In the death of Hurriyat leader Syed Ali Shah Geelani, 92, Kashmir has lost one of its tallest leaders, whom neither time nor tide could tame. On the contrary, his stand had been turning less and less accommodative in the evening of his life. True, he was a hawk all his life, for separatism was an article of faith for him. What separated him from the Hurriyat and other political leaders in Kashmir was that he could not compromise on his belief that Kashmir’s redemption lay in its own distinct identity.
A person who was elected to the state assembly three times and who knew that there was no better way to fulfil the dreams of the people than through democracy, he eschewed the democratic path. True, if he lost his faith in the democratic system, he alone could not be blamed, for those who controlled the system were willing to make it a tool of their political and administrative machinations.
All through his life, Geelani tried to give the impression that he wanted the Kashmiris themselves to be the masters of their own destiny. In other words, separatism for him did not mean Kashmir becoming an adjunct of Pakistan, though he welcomed the support from across the border as long as it furthered his cause. A perceptive shift in his position could be discerned, as he was no longer shy of mentioning the P-word in the articulation of his stand.
The political developments in the state since it lost its statehood and became two Union Territories directly administered by the Union government through a pliable governor seem to have hardened his political stand. By the time he died, he had forsaken his neutrality and had aligned himself with Pakistan, though it had no practical implications.
This fetched Geelani Pakistan’s highest civilian award, Nishan-e-Pakistan, in July last year more to spite India than to honour him. Pakistan has upped the ante by declaring that its flag will fly at half-mast as a mark of respect to the nonagenarian leader. The hawks on this side of the border will invariably ask how Pakistan’s grief would matter to the people of Jammu and Kashmir who believe that one unsettled issue of the Partition was the reunification of the Pakistan-occupied Kashmir with the rest of India.
Discussions on such topics can be endless for they are unlikely to yield any conclusions, let alone an enduring solution to the Kashmir conundrum. That extraordinary steps like suspending the Internet connectivity in the state needed to be taken in the context of Geelani’s death does not show the political system in a good light.
Two months ago, there was a ray of hope when the Centre called an all-party meeting to end the imbroglio. One fervently hoped that there would soon be some light at the end of the tunnel. Alas, nothing of the sort happened as there has been no follow-up.
Leaders like former Chief Minister Mehbooba Mufti cannot be blamed if they accuse the Centre of treating the all-party jamboree as nothing but a photo opportunity to mislead public opinion within and without the country. It is certainly not in the nation’s interest if such a perception remains among the Kashmiris who believe that their destiny is intertwined with that of India. They need to be taken into confidence for enduring peace and tranquillity in the state. Forces represented by Geelani and his ilk are not the only ones who are agitated over the goings-on in the erstwhile state.
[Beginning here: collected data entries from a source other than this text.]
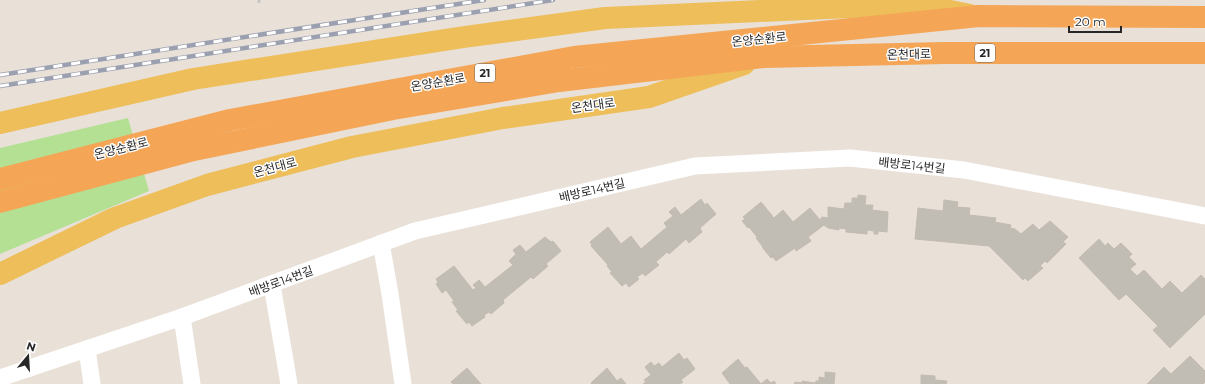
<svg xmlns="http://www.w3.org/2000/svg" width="1205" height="384" font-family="Montserrat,'Noto Sans KR',sans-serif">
  <rect width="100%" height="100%" fill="#e9e0d8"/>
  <path fill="#b4e094" d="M128 118 149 191 0 254V148Z"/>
  <g fill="#c1bcb4" stroke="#c4bcb2">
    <path d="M858 195 866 196 865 205H873L872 210 888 212 887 232 878 231V234H874V231L867 230V234L846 232V229L839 228V230L828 228 824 225 808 237 811 241 796 251 795 248 776 261 773 257 771 258 762 247H763L756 238 757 237 749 227 748 228 742 221 745 219 743 217 761 202 774 218 783 210 793 222 810 208 820 220 822 217 828 218V207L844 209 845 203H852V198H858Z"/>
    <path d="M701 199 705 205 707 203 716 214 700 228 702 232 689 243 686 239 669 254 667 252 656 262 659 265 645 276 643 273 637 277 639 279 629 287 626 283 622 286 610 273 612 272 607 266 608 265 591 246 592 245 590 242 608 227 621 244 631 236 641 249 667 227 664 223 673 216 669 212 675 207 681 215Z"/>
    <path d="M944 200 958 202 957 207 970 208 969 215 996 218 995 222 1011 225 1010 228 1015 229 1021 234 1033 224 1039 230 1050 221 1068 237 1063 242 1066 244 1047 263 1045 261 1040 266 1043 268 1028 281 1025 278 1023 280 989 246 915 239 918 208 943 211Z"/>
    <path d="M545 237 551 242 553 241 561 251 546 264 548 266 533 279 531 277 503 300 504 303 491 314 489 312 484 315 485 317 472 326 469 322 467 324 456 311 458 310 452 302 454 301 446 290 442 293 436 284 438 282 436 279 454 266 473 290 476 288 473 285 479 280 485 287 513 265 509 261 516 254 513 250 520 245 526 252Z"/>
    <path d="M1099 239 1105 246 1108 243 1114 249 1121 243 1132 254 1129 257 1136 264 1130 269 1137 276 1144 270 1162 289 1170 281 1182 293 1201 275 1205 279V314L1170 348 1153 330 1158 326 1126 294 1119 300 1079 258Z"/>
    <path d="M679 353 684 360 687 358 695 369 681 380 683 382 680 384H643L646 382 644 380 651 375 645 367 651 362 654 366 659 363 662 367Z"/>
    <path d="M1190 356 1205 371V382L1203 384H1147L1164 367 1171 374Z"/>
    <path d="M738 359 745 368 747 367 761 384 767 379 771 383 774 381 776 384H730L722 373Z"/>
    <path d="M467 368 481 384H453L451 382Z"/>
    <path d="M607 368 617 381 621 378 626 384H592L591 383Z"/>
    <path d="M825 372 835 373 834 384H794L795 382 802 383V381L815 383 816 381H819V377L825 378Z"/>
    <path d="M921 375 935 376V380L947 381 946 384H921Z"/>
  </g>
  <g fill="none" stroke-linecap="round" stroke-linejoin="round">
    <path stroke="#c3c3c3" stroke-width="2.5" stroke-dasharray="3 2" stroke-linecap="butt" d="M259 3V0"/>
    <g stroke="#fff" stroke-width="17">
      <path d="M381 243 390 294 403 384"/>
      <path d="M272 285 289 384"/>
      <path d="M182 317 192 384"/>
      <path d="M87 349 92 384"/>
      <path d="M0 378 182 317 415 231 695 166 850 158 964 170 1205 216"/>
    </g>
    <g stroke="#edbe59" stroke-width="22">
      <path d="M0 123 193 79 464 37 605 18 916 4 970 15"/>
      <path d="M0 274 115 218 207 185 352 147 503 118 649 97 744 64"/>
    </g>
    <g stroke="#f4a656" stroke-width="22">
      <path d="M0 179 230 120 574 57 979 16 1205 17"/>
      <path d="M0 202 194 150 393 109 559 81 764 57 944 53H1205"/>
    </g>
    <g stroke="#9ba0b1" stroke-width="4.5">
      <g id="rail">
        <path d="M0 75 484 0"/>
        <path d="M0 86 553 0"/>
      </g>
    </g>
    <use href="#rail" stroke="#fff" stroke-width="3" stroke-dasharray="9" stroke-linecap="butt"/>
  </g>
  <g text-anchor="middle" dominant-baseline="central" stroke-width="3" stroke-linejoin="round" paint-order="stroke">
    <g fill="#fff" stroke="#686868" stroke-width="1">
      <rect x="975" y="44" width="20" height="18" rx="3"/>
      <rect x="475" y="64" width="20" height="18" rx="3"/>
    </g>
    <g font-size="11" font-weight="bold" fill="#272727">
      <text x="985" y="53">21</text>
      <text x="485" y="73">21</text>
    </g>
    <g font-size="12" fill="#272727" stroke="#fff">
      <text transform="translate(759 39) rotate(-6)">온양순환로</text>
      <text transform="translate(909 54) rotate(-1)">온천대로</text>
      <text transform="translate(438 82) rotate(-10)">온양순환로</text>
      <text transform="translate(593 105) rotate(-8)">온천대로</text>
      <text transform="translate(121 148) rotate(-14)">온양순환로</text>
      <text transform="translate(912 165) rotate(6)">배방로14번길</text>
      <text transform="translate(275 167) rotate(-15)">온천대로</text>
      <text transform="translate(592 190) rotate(-13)">배방로14번길</text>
      <text transform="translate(281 281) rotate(-20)">배방로14번길</text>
    </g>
  </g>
  <g transform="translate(28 356) rotate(18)" stroke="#ffffff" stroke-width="3" paint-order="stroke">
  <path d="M0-3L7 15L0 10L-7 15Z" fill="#272727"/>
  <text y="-6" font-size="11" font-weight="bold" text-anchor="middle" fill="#272727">N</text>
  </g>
  <path d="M1069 26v6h52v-6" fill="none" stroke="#272727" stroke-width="2"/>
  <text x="1075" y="26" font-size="12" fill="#272727" stroke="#ffffff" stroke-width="3" paint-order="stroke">20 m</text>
</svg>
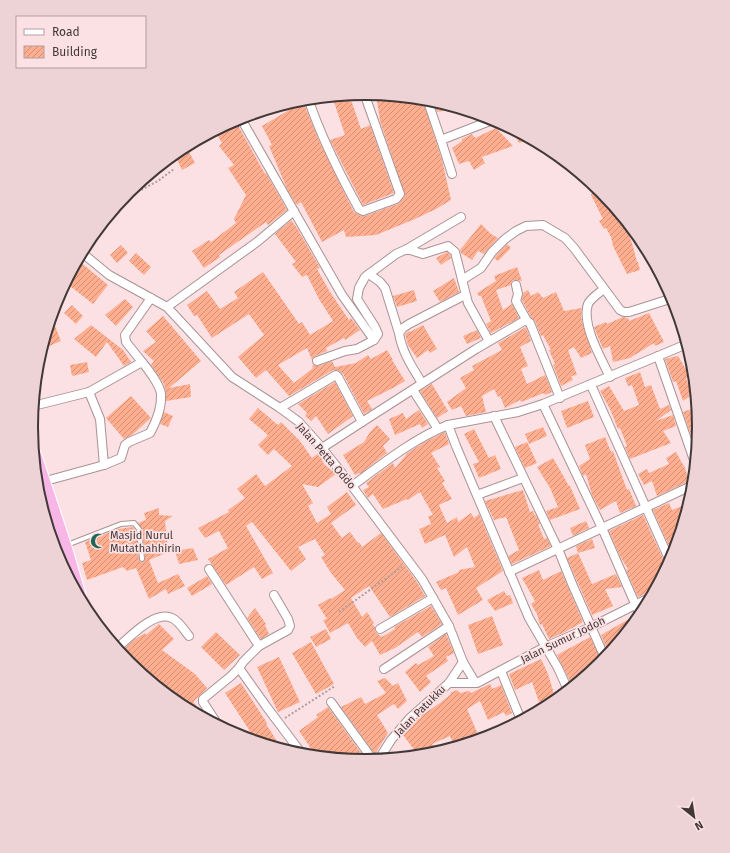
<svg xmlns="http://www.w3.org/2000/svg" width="730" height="853" font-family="'Fira Sans',sans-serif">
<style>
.building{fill:url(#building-hatch)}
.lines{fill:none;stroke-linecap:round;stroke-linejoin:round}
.lane-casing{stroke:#aa9295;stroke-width:6}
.street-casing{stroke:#aa9295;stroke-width:10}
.highway-casing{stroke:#fff;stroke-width:17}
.path{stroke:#b09c9e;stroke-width:2;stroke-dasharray:2 2;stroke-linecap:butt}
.lane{stroke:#fff;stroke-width:4}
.street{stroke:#fff;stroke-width:8}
.highway{stroke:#f8b6e6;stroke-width:15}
.labels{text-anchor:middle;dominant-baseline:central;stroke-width:3.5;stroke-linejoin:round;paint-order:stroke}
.street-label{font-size:11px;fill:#423839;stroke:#fce1e4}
.poi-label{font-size:11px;fill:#423839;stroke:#fce1e4;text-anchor:start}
.rim{fill:none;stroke:#423839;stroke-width:2}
</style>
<defs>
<pattern id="building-hatch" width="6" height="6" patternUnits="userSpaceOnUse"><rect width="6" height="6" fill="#ffaf8f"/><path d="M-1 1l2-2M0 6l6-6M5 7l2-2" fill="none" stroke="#d08f76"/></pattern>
</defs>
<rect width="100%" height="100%" fill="#fce1e4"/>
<g class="building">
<polygon points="349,94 361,129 370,125 394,193 363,205 330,140 345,135 332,96"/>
<polygon points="376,94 422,98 442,160 451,200 436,209 415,219 376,235 346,237 344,230 322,242 301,202 297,205 288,191 269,146 272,145 262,126 289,110 304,104 320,143 347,198 354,212 361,216 365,216 398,204 405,195 380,121"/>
<polygon points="433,100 441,102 460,108 437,112"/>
<polygon points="235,120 265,174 266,173 287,210 268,225 266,222 219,255 220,257 204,268 192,251 209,240 211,242 236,223 234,219 246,195 228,168 234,165 219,146 222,143 215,131"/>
<polygon points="511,127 531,139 519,143"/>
<polygon points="496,128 513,146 482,157 485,163 474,170 469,161 459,164 452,148 462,141 462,139 472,134 475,138"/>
<polygon points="187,148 195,163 182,170 175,155"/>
<polygon points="587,178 601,190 625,219 629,236 632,243 637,262 638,262 640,270 627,274 613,246 611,237 606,228 604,229 599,221 603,219 591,195 592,193"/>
<polygon points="291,220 297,228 320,268 317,269 330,292 349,320 351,318 360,330 345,340 344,338 326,348 327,351 315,356 312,360 307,348 278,365 294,383 313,368 312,366 314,365 319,366 332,361 335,367 356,363 368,355 371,359 387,350 393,360 392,360 405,381 393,388 367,401 372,409 364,414 343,374 338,370 333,370 289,396 266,370 256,378 238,357 264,335 249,314 212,338 197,315 194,316 187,305 207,291 220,309 238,298 234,292 263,272 299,324 302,322 310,335 333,321 319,299 307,275 302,277 292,264 296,262 275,234"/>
<polygon points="481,224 491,234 498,238 484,254 478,251 472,260 461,253 460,250"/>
<polygon points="507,244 511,248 498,261 494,258"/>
<polygon points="121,245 128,253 117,263 110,255"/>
<polygon points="447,252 450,255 451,258 441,265 436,258"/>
<polygon points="136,253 151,267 144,275 129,261"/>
<polygon points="79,261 108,285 93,304 65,282"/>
<polygon points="517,267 522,281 514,280 512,281 511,285 496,290 503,310 512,304 519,318 491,333 486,324 491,321 481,296 479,296 477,293 496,281 494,276"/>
<polygon points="454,278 459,292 440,302 433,291"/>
<polygon points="414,290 417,301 397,307 393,296"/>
<polygon points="528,290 531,296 538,292 543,298 556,292 564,311 582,308 581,315 582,322 592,353 581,358 574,347 568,350 577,375 571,376 573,380 561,386 553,365 555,364 549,350 551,350 543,335 541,336 535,321 531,317 522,300 523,293"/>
<polygon points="125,299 133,307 116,326 105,315"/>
<polygon points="72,305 83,316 76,324 64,313"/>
<polygon points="649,313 664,342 655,346 654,343 630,358 613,362 610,346 603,349 594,327 606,322 607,324 623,317 628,318 629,321"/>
<polygon points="163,316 201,361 169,388 190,384 191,397 166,401 166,393 164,384 151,365 154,361 143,351 156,342 146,331"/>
<polygon points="91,325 123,350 131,362 124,366 107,342 96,357 74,339"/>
<polygon points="423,325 437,349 430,353 428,350 417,358 408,345 405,334 409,331 410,332"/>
<polygon points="55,326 61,341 47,347 44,339 47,329"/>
<polygon points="526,327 531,341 520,347 528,366 521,369 527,384 545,375 552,392 545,395 544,393 521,402 520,400 505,408 500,396 498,397 494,389 482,396 486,412 466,416 461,406 452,410 447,402 466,388 460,378 474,370 472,366 502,350 498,343"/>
<polygon points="477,330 481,338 467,344 463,336"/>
<polygon points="678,356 685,368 693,365 694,376 686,378 692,395 683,401 676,381 673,382 665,359"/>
<polygon points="87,362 89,372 72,376 70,365"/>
<polygon points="640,372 645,387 651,385 660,409 669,405 671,410 656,421 673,415 676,426 663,431 671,443 630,459 625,447 627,446 620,428 618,429 610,409 600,391 609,386 624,411 639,405 632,385 628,386 625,378"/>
<polygon points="335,382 353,416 328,434 316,416 311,421 305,416 307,413 298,404"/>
<polygon points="432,384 448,411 437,418 420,391"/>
<polygon points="131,396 151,418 132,435 124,439 106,418"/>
<polygon points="588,401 594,417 567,428 561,411"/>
<polygon points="697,407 699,427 697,446 691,435 683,412"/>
<polygon points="258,408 278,425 281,422 300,441 312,458 319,453 324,464 336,474 318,487 302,484 313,503 308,506 317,523 331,514 327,507 347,492 356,505 331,523 342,538 350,532 358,543 359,542 362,547 381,533 417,582 425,596 390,617 369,586 351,598 362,617 367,612 374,623 372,624 375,627 375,632 382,637 395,629 394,627 431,606 442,624 422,637 418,632 395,648 380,655 372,641 365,647 357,638 348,623 330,633 323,620 327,619 318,605 330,598 331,599 345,590 331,573 321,557 325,555 315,539 298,547 306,559 291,571 252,522 246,526 273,573 262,579 254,567 226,585 208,559 228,548 219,531 205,538 198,528 229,512 228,510 245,498 237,489 256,474 265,486 292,466 274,449 268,455 258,445 268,435 249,419"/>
<polygon points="419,410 428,424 422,428 420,424 395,435 389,419 403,413 406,419"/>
<polygon points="164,412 173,416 168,427 160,424"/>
<polygon points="377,425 390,439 383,446 387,453 360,474 359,473 355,475 343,455 364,442 370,432"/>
<polygon points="543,427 547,436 529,444 525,434"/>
<polygon points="474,429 489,458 495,455 501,469 479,478 473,464 479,462 464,434"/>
<polygon points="445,432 449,444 431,453 440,467 437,468 445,481 442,483 452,499 439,505 447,523 457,517 458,522 471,513 474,518 479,514 503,571 476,588 483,600 458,615 446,588 441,590 436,582 459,572 459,570 475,567 467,547 454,557 445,535 425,544 419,529 431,524 428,516 433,515 420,492 408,500 407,499 383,509 373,494 368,498 363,490 369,487 366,483 390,465 393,463 395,468 406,455 406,454 425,442"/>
<polygon points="605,437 611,452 613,451 627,490 629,489 636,506 620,513 616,501 600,510 592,495 586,474 583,476 579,466 590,459 585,445"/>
<polygon points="527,442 537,463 525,468 515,447"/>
<polygon points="676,452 685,468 689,481 657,496 652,481 644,485 638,474 647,469 649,473 669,464 666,458"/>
<polygon points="553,458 569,486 570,486 580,509 550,520 546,511 558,507 550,488 537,467"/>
<polygon points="523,490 530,512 533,511 535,516 536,515 540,524 538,524 544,539 547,538 551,546 512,564 508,556 519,550 506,517 494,520 485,501"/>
<polygon points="669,503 672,510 689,503 673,555 653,510"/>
<polygon points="159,508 159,515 173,516 165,521 168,552 149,560 158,583 178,574 185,586 168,594 166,589 149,599 136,568 127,571 123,567 87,580 82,563 91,560 85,542 118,529 132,527 136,530 139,560 140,562 144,562 145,559 142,529 138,523 146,520 144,513"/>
<polygon points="643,515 665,563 667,566 653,592 649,592 638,597 626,570 628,569 621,558 609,531"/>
<polygon points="586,521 589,528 573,536 570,528"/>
<polygon points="592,539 595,548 578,553 576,546"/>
<polygon points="193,548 198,560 179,564 175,551"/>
<polygon points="578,553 592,584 616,574 622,587 605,589 613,606 592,615 567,558"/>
<polygon points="539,570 543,580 561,571 583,622 565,632 549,639 542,624 540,625 537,614 531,604 535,601 522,578"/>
<polygon points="207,576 212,584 192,596 187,588"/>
<polygon points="504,591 507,596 510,595 513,603 495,611 487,600"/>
<polygon points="255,608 266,624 265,625 269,634 261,639 247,618"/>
<polygon points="492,616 503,645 478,654 468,625"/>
<polygon points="634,616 637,619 620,640 606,647 601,635"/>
<polygon points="159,624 174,639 162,650 195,674 207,688 193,702 196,705 190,710 179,704 129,663 122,651 135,639 145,633 146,635"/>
<polygon points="326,629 331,639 316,647 310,637"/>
<polygon points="216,632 240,655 224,670 201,647"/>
<polygon points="446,634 454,653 446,657 448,661 426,676 431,682 420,692 405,672 416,663 418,665 434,656 428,647"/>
<polygon points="590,637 602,662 575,684 575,681 571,683 557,655"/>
<polygon points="311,642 334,684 316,694 292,653"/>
<polygon points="279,657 300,702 278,712 257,667"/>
<polygon points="541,659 548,674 555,697 539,702 532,682 515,690 509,674"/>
<polygon points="385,678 393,686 398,683 407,701 398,709 394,704 377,715 388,733 375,754 341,707 361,697 365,704 386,693 377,681"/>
<polygon points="241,683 267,723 266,724 282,749 249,739 253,736 225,693"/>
<polygon points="490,684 492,689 501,685 512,713 506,716 504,712 488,720 480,701 467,709 480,739 454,747 450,736 432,744 439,751 425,755 418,748 415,751 403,735 422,715 440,703 451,694 450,693 457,690 460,693 469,691 471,693"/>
<polygon points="328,707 366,760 316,756 299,731 318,717 316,715"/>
</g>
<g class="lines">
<g class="lane-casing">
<polyline id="lane" points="67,545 121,524 134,523 139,529 142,559"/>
</g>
<g class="street-casing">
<g id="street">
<path d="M308 98C321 137 339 173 359 209L363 211 396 199 400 194 364 93"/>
<polyline points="427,99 441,140"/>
<polyline points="240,117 342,295 374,340 357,349 345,351 317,361"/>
<polyline points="452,174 441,140 495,119"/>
<polyline points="407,249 461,217"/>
<polyline points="81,252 109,275 167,307 232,377 280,408 299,422 322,448 352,486 422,579 449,626 463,662 475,682"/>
<polyline points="369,274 380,282 385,288 399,333"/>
<polyline points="462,280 481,268 492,252 505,239 516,231 526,226 543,225 565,238 574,248 620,310 624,312 629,312 673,298"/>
<polyline points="516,285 518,294 516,301 527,321"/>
<path d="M604 289C599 293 591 298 588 304 581 324 601 358 610 377"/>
<polyline points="167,307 257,242 294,211"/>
<polyline points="374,340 378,334 375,327 357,299 359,288 365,277 396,254 407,249 423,254 448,246 455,252 468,303 489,341"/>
<polyline points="658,356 695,463"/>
<polyline points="142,362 126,342 125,335 151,298"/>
<path d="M422 383C412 367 402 352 399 333L403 328 409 324 465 295"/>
<polyline points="591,385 670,561"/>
<polyline points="413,390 438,429"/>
<polyline points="89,392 100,419 104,465"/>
<polyline points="543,404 602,528 640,615"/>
<path d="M33 406 89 392 142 362C148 369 160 385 161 394 162 408 156 422 150 433L129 442 125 445 121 458 104 465 42 482"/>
<polyline points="280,408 336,375 338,377 362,422 476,349 524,321 527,321 530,323 560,398"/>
<polyline points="494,416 558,549 573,586 605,658"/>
<polyline points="448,425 456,446 529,618 558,668 568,690"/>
<polyline points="322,448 362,422"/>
<path d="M352 486C382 464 413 439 448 425L518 412 543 404 687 344"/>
<polyline points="477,495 523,478"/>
<polyline points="209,569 259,646"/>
<polyline points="509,572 693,485"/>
<polyline points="380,629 433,598"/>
<path d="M117 648C129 638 154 610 172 618 179 621 184 630 189 636"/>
<polyline points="239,668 266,706 302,754"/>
<polyline points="384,669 449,626"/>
<polyline points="501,671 521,720"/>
<polyline points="449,683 477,683 545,647 591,627 651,597"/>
<polyline points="331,702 373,760"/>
<polyline points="218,725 203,702 203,699 231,676 239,668 243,662 259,646 288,630 290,626 288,619 274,595"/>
<polyline points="379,759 391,740 409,719 449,683 463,662"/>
</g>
</g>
<g class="highway-casing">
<polyline id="highway" points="34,456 64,547 78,595"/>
</g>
<g class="path">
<polyline points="120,201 158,181 174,169"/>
<polyline points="339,612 402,567"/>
<polyline points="285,718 335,686"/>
</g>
<use href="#lane" class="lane"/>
<use href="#street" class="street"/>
<use href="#highway" class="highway"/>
</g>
<defs>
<g id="mosque-bare" transform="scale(1.2)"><path d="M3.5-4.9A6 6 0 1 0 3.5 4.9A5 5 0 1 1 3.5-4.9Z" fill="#226555" stroke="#fce1e4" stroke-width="2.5" paint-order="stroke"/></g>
</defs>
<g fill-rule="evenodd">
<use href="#mosque-bare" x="98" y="541"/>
</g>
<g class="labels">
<g class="street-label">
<text transform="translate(326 456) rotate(49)">Jalan Petta Oddo</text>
<text transform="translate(563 640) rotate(-26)">Jalan Sumur Jodoh</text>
<text transform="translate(420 711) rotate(-45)">Jalan Patukku</text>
</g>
<g class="poi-label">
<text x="110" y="535">Masjid Nurul<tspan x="110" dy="13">Mutathahhirin</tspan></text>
</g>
</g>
<path d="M0 0H730V853H0ZM38 427a327 327 0 1 1 654 0a327 327 0 1 1-654 0Z" fill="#edd3d6" fill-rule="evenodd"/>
<path class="rim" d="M38 427a327 327 0 1 1 654 0a327 327 0 1 1-654 0Z"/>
<rect x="16" y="16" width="130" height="52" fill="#fce1e4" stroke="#b29da0"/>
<rect x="24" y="29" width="20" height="6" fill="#ffffff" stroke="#b29da0"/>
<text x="52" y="36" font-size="12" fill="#423839">Road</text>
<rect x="24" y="46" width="20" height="12" fill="url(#building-hatch)" stroke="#b29da0"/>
<text x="52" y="56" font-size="12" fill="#423839">Building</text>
<g transform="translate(694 817) rotate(150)" stroke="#fce1e4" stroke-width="3" paint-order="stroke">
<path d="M0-3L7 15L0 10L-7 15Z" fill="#423839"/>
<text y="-6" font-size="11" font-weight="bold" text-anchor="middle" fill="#423839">N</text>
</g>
</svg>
Article 370 is no longer the issue, for it had become a dead letter even before the BJP came to power at the Centre. Statehood is an altogether different kettle of fish. Declaring the state as two UTs was an administrative decision which had no political sanction. The BJP can claim that abrogation of Article 370 had always been the party’s core demand right from the day it came into being, first as the Bharatiya Jan Sangh.
However, the same cannot be said about the vivisection of the state, which was never a part of the party’s agenda. It did not figure in any of the election manifestos the party brought out in successive elections. India is a federal state with certain unitary characteristics. Restoration of statehood is a prerequisite for the restoration of democracy. The earlier this is done, the better it will be for the country. Quietness is not a state of normalcy. Nor is cacophony an ideal state.